La normativa promulgada este lunes modifica de manera significativa el sistema penal aplicable a menores de edad en Argentina. A partir de su publicación en el Boletín Oficial, el nuevo Régimen Penal Juvenil se aplica a adolescentes desde los 14 hasta los 18 años al momento de cometer un delito previsto en el Código Penal o en leyes especiales.
Uno de los cambios más relevantes es la reducción de la edad de imputabilidad penal, que hasta ahora era de 16 años bajo el régimen anterior.
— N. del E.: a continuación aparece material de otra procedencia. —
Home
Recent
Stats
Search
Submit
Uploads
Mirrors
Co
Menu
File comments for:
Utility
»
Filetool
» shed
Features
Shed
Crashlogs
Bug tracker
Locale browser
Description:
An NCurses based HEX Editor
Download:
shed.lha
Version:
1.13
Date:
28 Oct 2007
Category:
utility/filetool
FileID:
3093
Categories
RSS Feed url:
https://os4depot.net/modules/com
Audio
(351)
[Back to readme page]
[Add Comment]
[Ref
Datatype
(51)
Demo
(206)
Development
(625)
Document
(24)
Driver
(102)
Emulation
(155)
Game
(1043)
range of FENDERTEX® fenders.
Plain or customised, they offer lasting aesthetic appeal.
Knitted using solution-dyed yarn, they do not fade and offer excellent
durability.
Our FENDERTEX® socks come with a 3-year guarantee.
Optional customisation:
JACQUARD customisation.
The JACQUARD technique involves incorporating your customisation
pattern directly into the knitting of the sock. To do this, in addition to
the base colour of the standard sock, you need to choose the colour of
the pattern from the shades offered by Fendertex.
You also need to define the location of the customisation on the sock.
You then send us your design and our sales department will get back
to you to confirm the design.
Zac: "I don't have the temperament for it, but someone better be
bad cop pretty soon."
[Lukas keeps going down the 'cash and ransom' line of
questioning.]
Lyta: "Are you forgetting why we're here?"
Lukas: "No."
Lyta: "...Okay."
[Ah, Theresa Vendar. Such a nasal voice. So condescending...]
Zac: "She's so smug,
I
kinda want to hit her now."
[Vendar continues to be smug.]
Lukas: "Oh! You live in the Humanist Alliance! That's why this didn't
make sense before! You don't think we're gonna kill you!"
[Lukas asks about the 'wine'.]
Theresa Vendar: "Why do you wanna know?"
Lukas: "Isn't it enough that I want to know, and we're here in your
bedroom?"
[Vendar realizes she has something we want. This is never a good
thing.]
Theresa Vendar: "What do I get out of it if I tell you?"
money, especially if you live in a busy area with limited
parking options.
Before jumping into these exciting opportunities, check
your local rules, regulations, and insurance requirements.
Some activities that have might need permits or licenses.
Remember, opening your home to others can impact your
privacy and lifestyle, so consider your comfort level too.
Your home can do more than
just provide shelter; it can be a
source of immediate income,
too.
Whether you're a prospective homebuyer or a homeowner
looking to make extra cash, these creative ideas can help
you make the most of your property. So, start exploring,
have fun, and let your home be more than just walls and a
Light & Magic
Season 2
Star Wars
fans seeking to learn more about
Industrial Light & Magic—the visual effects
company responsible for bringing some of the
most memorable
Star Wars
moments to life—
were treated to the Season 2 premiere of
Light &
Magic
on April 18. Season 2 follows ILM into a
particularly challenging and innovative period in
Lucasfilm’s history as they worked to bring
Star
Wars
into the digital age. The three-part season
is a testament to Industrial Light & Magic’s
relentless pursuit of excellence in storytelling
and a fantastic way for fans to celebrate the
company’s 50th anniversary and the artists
Con la nueva ley, los adolescentes de 14 y 15 años podrán ser imputados penalmente si se considera que cometieron un delito conforme a la legislación vigente.
Nuevo esquema de sanciones y penas graduadas
La ley no sólo baja la edad de imputabilidad, sino que también establece un sistema de penas graduadas que tienen en cuenta la edad del adolescente, la gravedad del delito y las circunstancias en que se produjo el hecho.
Entre las disposiciones:
Se priorizan medidas socioeducativas que buscan la resocialización, educación y reinserción social del adolescente antes que la prisión en muchos casos.
Se prohíbe la imposición de penas perpetuas o indefinidas para personas adolescentes, y se fijan límites máximos de pena privativa de libertad cuando corresponda.
El objetivo declarado en la normativa es combinar responsabilidad penal con herramientas que favorezcan la integración social y educativa de los jóvenes imputados, aunque el énfasis y el debate en torno a esa combinación continúan en distintos sectores de la sociedad.
Aprobación parlamentaria y vigencia
La norma fue sancionada definitivamente por el Senado de la Nación Argentina el 27 de febrero de 2026, con 44 votos a favor, 27 en contra y una abstención en el marco de las sesiones extraordinarias.
Con la firma del presidente Javier Milei y su publicación en el Boletín Oficial mediante el Decreto 138/2026, la ley fue promulgada y entra en vigencia, marcando un cambio histórico en la legislación penal juvenil en el país.
Contexto regional
La Argentina se suma así a varios países de la región que tienen fijada la edad mínima de imputabilidad en 14 años, como Bolivia, Chile, Colombia, Paraguay, Perú, Venezuela y República Dominicana, aunque la forma de aplicar y ejecutar las sanciones varía según cada sistema judicial.
La implementación del nuevo régimen genera un amplio debate en la sociedad y entre especialistas sobre su impacto en la seguridad, la justicia juvenil y las políticas públicas relacionadas con la infancia y adolescencia.